Julian Assange (foto Ap, via LaPresse)

editoriali

Serve essere garantisti anche con Assange

Redazione

Democrazia vuol dire riservare un trattamento equo anche ai nemici della democrazia

I giudici dell’Alta corte di Londra hanno rinviato al 20 maggio il verdetto sull’estradizione di Julian Assange, il fondatore di Wikileaks, accusato dagli Stati Uniti di aver violato il National Espionage Act, la legge nazionale sullo spionaggio, e di aver diffuso documenti segreti mettendo a rischio la vita di un gran numero di persone. Su Assange, negli Stati Uniti, pendono diciotto capi di imputazione, la condanna può arrivare a 175 anni di carcere, ma attualmente è detenuto in un carcere di massima sicurezza a Belmarsh, in Gran Bretagna. Le autorità britanniche lo arrestarono nel 2019, in quel periodo Assange si trovava nell’ambasciata dell’Ecuador, dove aveva goduto per sette anni dell’immunità diplomatica.

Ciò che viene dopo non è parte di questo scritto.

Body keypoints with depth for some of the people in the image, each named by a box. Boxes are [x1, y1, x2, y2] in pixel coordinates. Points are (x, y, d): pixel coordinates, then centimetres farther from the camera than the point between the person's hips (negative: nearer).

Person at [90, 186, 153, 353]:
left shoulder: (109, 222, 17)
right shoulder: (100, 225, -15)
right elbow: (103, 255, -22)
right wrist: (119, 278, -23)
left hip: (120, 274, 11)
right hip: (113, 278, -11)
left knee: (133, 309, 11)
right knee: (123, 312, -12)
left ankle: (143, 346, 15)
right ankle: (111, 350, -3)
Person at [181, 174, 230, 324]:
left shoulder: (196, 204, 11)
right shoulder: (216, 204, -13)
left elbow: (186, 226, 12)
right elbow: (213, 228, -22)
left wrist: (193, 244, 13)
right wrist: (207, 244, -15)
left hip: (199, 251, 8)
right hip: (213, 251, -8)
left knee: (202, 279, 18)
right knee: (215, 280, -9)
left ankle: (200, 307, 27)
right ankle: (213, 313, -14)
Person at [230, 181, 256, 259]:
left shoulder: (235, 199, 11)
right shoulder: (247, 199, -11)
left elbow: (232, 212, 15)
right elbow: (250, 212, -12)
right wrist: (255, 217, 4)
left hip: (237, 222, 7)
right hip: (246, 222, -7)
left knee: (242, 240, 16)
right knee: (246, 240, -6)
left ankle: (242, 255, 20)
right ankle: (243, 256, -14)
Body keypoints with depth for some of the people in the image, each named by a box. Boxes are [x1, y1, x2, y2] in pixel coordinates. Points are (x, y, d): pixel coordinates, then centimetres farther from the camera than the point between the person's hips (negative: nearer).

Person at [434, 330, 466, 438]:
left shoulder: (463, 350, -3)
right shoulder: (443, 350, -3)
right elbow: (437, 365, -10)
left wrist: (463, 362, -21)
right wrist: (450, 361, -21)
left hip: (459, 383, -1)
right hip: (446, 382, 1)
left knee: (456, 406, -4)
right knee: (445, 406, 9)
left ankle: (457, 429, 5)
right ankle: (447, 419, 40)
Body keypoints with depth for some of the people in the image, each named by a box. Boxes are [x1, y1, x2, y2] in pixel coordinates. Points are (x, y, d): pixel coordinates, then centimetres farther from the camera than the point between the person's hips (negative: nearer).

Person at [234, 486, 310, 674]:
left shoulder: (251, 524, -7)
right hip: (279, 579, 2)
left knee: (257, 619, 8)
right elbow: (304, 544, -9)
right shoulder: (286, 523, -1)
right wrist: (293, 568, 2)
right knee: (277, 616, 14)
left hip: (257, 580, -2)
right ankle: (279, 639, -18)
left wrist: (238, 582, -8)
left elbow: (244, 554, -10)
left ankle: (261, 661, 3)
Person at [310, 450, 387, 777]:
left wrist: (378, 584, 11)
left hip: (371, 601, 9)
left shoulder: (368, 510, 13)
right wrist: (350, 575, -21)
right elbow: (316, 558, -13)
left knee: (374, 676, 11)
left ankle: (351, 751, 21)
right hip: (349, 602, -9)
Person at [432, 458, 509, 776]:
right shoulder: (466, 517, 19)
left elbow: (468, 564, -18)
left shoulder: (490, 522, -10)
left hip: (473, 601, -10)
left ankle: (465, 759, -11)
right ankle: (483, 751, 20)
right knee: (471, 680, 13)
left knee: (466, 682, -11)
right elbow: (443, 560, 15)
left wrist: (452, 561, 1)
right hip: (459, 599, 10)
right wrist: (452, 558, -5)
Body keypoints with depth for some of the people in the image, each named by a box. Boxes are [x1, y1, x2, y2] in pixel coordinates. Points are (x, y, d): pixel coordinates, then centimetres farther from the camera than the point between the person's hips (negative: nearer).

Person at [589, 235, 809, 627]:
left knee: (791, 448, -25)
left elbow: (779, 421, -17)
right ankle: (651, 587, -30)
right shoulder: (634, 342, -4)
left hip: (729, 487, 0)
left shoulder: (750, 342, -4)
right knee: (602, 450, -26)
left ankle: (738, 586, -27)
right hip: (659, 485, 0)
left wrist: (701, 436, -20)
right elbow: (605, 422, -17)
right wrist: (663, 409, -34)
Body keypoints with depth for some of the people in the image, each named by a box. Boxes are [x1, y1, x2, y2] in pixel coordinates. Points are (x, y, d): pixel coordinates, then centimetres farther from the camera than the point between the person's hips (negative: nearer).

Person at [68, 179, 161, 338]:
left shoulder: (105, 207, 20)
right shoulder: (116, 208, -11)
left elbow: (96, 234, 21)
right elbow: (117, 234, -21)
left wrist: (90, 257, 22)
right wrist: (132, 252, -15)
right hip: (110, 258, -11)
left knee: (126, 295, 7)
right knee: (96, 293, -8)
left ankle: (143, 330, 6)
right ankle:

Adesso, la Corte britannica ha concesso l’appello contro l’estradizione e ha chiesto agli Stati Uniti di fornire alcune garanzie in caso il detenuto venga consegnato alla giustizia americana. I giudici hanno dato a Washington tre settimane per assicurare che, se sarà estradato, Assange non rischierà la pena di morte e saranno rispettati i princìpi del Primo emendamento sulla libertà di parola. La decisione dei giudici britannici mostra quanto sia dettagliata e precisa la giustizia di Londra e pone fine a tutto le lamentele vittimistiche di coloro che hanno deciso di rendere Julian Assange il simbolo della libertà di informazione. Nel caso di Assange si è parlato di trattamenti disumani, si è messo in dubbio il valore della democrazia britannica, la sua capacità di prendere una decisione nel rispetto dei diritti di un detenuto. La sentenza dei giudici di Londra toglie ogni argomento a chi chiama Assange vittima o martire. Vale tanto per i dubbiosi in buona fede, quanto per  i piagnistei e le isterie di chi confonde, in mala fede, le democrazie con i regimi e viceversa.